Rainbow also discussed an event that occurred shortly afterward (15:26). After the events of the morning of December 15, he went to his customer's house next to the Hodgsons. While there, the woman at that house expressed her skepticism of the Enfield case. But when he returned to her house the next day, she had a "different state of mind" (17:32). As Rainbow had walked to her house that day, he'd noticed a broken window in the Hodgsons' house and another one in the house of the neighbor he was visiting. The woman at that house explained to him that a rock had crashed through the window the previous night while she and her husband were watching television. He went out quickly, but couldn't see anybody around who could have thrown the rock. Apparently, the unlikelihood that anybody threw it led the woman to reconsider the possibility that something paranormal was going on. John Burcombe also discussed an incident in which a stone went through a neighbor's window, apparently the same event Rainbow refers to (48A, 34:51). Burcombe explains that he was outside with Janet at the time and that Margaret was in the house upstairs. Neither of the girls threw the rock at the window nextdoor, and Burcombe said that nobody else was around at the time who could have thrown it.

It's significant that the incident nextdoor lines up so well with the breaking of the window in the Hodgsons' house. Both windows were broken shortly after the events of the morning of December 15, and the incident at the Hodgsons' was caught on tape (47B, 8:51). It seems to have been paranormal. I suspect that the incident at the neighbor's house was related to the event at the Hodgsons'. And the events of the morning of December 15 involved the poltergeist thrusting Janet and various objects against a window as they levitated around the room, so those events offer additional evidence that the poltergeist was interested at that time in throwing objects at windows. It's more likely that the event at the neighbor's house was something the poltergeist did than that some normal event of such a similar nature happened to occur around the same time.

Rainbow also made some significant comments about Peggy Hodgson. He remarked to Grosse that he felt sorry for her and had noticed that the poltergeist seemed to be taking a toll on her, that her physical appearance had been deteriorating lately (14:19). That's an indication that she was sincere rather than faking the poltergeist. It's also significant that when the neighbor Rainbow talked to expressed her initial skepticism, she thought the Hodgson children were likely faking the whole case (16:32). She didn't accuse their mother of doing it. There seems to be a widespread consensus, including among both the earliest skeptics of Enfield and more recent ones, that Peggy Hodgson was an honest person and wasn't involved in faking anything. And she's the most important witness in the case. She probably experienced more of the phenomena than anybody else.

2 comments:

  1. I've been following Enfield on and off to some degree (nowhere near the level of Jason - Jason's just an animal!), and some of the astonishing incidents that took place simply defy a normal explanation. And quite frankly, as some of us have pointed out in the past, most if not all of the 'explanations' given for those incidents have been awful. Just awful. When the number of truly fascinating incidents are taken into account, including all the surrounding facts, only those in denial can continue to fob Enfield off. They cease being sceptics. It's simply denial at this point.
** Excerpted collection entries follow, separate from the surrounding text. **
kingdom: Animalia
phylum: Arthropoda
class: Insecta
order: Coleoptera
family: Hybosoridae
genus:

    But I can still hear Velma now: 'But there *has* to be a rational explanation. We *know* that poltergeist's don't exist. There *has* to be a natural explanation.'

    I understand, Velma. It's hard. But No, we don't know that poltergeist's don't exist. And you're assuming a 'rational' explanation logically entails a 'natural' explanation. Being a fan of logic, Velma, you ought to see that your a priori dismissals are nothing more than question-begging.

    For the umpteenth time, Jason, I appreciate your graft on Enfield. The way you bring the facts together in such a coherent and engaging way is a talent.